Woodburn City Council votes to ban public camping
"If it's predictable, it's preventable."
Woodburn Police Chief Jim Ferraris recently invoked that pithy maxim -- originally championed by 33-year California law-enforcement veteran Gordon Graham – to ignite an hour of discussion leading to the city's new approach toward addressing homelessness and its inherent peripheral issues.
During its Monday, Jan. 27, meeting, the Woodburn City Council unanimously passed a pair of ordinances presented as proactive measures to address homelessness. One ordinance prohibits camping on city rights-of-way, and an accompanying one provides for the removal of such camping sites and any accumulated debris.
A third council action authorized the city to enter a two-year agreement with humanitarian nonprofit Love INC for a Severe Weather Center Program. The city would provide $10,000 for the program, which would help provide a safe overnight shelter for house-less persons during severe weather conditions.
A list of stringent criteria must be met by those using the shelter, including no drugs, alcohol or contraband allowed.
City staff worked at an accelerated pace over the previous two weeks to construct the language and iron out the legalities of the proposed ordinances and the shelter agreement. In part, that quick work was prompted by observing problems the region's metro areas, roughly equidistant north and south of Woodburn, as those cities continue to wrestle with mounting homeless ordeals.
"If we wait to address these issues, it will become more difficult, or perhaps too difficult, to wrap our arms around the problems that come from this type of behavior." Ferraris said. "I really believe it is better to be proactive and adopt these ordinances now as opposed to waiting while the problem grows and manifests itself, thereby causing us to be reactive as opposed to being proactive."
Ferraris, who has worked on both the Portland and Salem police forces, admonished the council two weeks earlier that Woodburn is not immune to the issues and eyesores exacted by a swelling homeless population, which have become highly visible in the Willamette Valley's metropolitan cities.
During the first council meeting of the year Ferraris and City Administrator Scott Derickson both advised the panel of the proposals they were constructing, stressing that they are aimed at preemptively dealing with the issue.
Perhaps chief among the expressed concerns surrounding the proposals was location: where would a shelter be established, and could it be in my neighborhood? A parallel concern revealed trepidation about the shelter luring homeless into Woodburn from elsewhere.
The proponents said that partners in the proposal will include some area clergy and their churches. They also indicated that there is not likely to be one set shelter; the shelter site may rotate among partners, perhaps at different churches. The plans also call use of public transportation to convey the homeless in need to the designated shelter and away from it in the morning.
With that format, most shelter users would be referred by public safety personnel, clergy or humanitarian entities such as Love INC.
Several homeless advocates joined the discussion, and all proposal proponents emphasized that the policies are designed to help those in need, not enable those who may exploit the resource without working toward changing their living conditions. The required conditions for using the shelter serve as a deterrent to exploiters.

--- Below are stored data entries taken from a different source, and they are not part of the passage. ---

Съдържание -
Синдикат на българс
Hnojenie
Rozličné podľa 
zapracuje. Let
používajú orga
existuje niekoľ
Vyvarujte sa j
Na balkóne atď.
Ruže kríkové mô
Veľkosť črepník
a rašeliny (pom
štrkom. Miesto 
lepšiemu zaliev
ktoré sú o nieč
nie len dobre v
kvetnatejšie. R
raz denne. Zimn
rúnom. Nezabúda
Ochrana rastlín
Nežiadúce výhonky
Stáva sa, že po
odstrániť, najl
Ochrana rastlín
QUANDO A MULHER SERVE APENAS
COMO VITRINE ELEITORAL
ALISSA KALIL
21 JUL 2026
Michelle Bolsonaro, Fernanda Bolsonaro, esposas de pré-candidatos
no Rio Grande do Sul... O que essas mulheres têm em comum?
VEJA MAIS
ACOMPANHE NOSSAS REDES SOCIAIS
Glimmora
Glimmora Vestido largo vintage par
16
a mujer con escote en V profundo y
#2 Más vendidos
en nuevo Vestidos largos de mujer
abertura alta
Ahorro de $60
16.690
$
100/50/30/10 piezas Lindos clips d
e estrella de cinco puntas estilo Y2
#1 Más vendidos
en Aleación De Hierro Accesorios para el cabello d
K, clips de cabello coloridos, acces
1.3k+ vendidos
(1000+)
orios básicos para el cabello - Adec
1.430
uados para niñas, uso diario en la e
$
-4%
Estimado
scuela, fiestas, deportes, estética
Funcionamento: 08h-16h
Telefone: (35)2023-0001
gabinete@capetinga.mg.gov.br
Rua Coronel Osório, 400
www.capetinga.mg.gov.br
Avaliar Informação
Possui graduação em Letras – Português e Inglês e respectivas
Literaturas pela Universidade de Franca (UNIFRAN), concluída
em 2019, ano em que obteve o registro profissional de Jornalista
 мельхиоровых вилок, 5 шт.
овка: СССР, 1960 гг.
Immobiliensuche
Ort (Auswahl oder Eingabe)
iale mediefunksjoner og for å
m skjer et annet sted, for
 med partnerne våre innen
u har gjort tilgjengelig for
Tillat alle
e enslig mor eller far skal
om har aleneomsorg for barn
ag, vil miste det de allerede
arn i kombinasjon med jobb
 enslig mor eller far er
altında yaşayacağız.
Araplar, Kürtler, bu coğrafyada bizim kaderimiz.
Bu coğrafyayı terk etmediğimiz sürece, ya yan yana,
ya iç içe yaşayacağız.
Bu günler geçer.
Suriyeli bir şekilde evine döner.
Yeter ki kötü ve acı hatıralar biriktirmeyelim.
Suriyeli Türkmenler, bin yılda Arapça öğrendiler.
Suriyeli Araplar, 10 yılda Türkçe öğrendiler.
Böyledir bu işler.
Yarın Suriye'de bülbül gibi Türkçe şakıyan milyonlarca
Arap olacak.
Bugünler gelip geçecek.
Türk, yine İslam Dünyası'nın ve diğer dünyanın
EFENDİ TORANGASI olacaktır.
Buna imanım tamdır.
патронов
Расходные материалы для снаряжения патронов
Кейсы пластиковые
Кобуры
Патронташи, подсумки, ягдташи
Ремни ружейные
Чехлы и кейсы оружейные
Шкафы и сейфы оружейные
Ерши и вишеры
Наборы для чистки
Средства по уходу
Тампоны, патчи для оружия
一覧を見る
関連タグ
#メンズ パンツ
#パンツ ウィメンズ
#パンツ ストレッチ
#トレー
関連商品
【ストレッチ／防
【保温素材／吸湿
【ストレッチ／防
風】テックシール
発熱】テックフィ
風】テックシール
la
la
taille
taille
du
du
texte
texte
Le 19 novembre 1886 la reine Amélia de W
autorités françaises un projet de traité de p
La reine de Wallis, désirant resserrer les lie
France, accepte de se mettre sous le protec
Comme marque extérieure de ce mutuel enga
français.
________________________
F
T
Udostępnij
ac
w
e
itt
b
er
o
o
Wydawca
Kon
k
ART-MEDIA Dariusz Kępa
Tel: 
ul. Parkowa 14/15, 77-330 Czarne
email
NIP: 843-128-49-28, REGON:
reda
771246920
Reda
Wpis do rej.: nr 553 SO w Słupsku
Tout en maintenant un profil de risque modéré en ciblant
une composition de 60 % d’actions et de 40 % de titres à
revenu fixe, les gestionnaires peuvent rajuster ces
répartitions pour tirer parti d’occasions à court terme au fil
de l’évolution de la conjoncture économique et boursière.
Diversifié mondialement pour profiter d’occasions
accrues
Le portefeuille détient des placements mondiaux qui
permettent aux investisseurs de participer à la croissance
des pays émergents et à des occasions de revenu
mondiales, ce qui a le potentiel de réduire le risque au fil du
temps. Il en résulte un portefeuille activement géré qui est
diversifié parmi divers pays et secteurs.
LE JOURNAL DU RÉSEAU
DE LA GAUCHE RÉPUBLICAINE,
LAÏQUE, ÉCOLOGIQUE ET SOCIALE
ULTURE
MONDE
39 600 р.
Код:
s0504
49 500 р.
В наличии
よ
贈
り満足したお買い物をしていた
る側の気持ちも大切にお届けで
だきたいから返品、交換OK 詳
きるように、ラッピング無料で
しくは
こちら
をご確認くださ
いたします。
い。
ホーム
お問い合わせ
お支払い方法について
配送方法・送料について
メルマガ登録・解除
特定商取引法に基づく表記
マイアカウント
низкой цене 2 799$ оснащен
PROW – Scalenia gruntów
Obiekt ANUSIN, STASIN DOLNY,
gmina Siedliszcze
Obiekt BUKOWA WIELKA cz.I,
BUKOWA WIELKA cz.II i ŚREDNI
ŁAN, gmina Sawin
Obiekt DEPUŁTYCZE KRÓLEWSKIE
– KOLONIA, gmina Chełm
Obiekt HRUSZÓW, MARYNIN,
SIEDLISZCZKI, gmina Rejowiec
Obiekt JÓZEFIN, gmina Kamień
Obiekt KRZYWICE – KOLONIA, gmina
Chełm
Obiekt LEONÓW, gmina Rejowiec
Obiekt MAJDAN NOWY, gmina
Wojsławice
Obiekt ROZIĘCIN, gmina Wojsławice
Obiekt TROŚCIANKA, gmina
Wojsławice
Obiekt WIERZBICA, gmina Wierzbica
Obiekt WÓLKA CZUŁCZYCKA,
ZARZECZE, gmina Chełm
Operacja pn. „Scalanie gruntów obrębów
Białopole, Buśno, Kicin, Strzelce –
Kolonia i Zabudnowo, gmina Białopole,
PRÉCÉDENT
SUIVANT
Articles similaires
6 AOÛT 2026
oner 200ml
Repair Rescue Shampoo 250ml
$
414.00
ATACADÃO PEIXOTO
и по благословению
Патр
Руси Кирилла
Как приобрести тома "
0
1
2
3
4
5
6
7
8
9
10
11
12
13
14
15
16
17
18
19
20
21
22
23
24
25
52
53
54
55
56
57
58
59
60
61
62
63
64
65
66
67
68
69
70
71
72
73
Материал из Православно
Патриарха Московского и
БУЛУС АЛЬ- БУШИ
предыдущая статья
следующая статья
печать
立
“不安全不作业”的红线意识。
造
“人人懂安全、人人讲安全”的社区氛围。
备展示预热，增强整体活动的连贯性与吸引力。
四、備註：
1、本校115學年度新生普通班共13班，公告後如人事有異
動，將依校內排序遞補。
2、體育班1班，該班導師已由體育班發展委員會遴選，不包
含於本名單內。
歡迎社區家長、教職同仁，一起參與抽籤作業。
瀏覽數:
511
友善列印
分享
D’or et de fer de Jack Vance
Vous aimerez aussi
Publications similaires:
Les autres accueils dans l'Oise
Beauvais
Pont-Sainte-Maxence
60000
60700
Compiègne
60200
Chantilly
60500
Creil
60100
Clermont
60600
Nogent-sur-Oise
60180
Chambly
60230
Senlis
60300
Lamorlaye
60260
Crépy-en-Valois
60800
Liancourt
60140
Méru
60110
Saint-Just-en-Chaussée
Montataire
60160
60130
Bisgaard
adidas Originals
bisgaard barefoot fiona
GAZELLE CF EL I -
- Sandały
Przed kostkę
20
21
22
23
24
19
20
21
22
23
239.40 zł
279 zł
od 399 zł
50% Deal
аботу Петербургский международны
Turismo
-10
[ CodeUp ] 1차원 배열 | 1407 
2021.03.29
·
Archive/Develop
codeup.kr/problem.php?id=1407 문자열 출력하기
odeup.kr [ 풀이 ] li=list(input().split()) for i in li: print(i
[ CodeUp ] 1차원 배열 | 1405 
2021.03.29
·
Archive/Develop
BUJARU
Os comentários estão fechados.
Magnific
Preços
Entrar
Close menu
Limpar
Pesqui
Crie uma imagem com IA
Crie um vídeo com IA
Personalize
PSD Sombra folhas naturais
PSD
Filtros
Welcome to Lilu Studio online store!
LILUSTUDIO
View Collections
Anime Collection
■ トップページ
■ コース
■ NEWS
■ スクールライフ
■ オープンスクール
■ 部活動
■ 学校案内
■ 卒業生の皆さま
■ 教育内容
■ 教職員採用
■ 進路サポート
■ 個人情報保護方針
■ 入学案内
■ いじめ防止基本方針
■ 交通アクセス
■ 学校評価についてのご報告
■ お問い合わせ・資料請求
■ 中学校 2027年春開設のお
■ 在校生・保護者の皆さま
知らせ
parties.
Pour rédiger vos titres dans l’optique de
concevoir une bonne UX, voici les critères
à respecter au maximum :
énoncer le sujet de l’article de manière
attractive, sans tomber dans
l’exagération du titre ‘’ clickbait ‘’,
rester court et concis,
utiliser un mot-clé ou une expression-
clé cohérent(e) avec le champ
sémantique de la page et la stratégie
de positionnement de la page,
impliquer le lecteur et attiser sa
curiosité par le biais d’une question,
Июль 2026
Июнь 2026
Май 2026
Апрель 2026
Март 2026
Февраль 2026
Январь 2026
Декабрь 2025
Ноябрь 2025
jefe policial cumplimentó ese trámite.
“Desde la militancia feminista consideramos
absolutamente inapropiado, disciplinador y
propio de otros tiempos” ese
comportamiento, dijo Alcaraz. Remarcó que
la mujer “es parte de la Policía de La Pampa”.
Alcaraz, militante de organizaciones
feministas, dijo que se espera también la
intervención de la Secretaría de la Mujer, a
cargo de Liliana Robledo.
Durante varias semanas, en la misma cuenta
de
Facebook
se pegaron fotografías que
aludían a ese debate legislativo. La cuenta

A Love Inc. representative, Curt Jones, pointed out that even the Union Gospel Mission has similar stipulations, and it consistently has empty beds since many chronic homeless choose not to abide by those requirements, possibly due to their substance abuse.
City Councilor Debbie Cabrales questioned whether the no-camping ordinance, which carries a maximum fine of $250 for violators, would be effective since it's directed at people with modest-at-best means.
"If they are already homeless how are they going to find the resources to pay for a that; what resources do they have to pay it?" Cabrales posed.
Ferraris said the point of emphasis with the ordinance would be compliance. The "campers" would be given a notice. Social services would become involved, and all efforts would be made to persuade them to voluntarily break camp before a citation would be issued.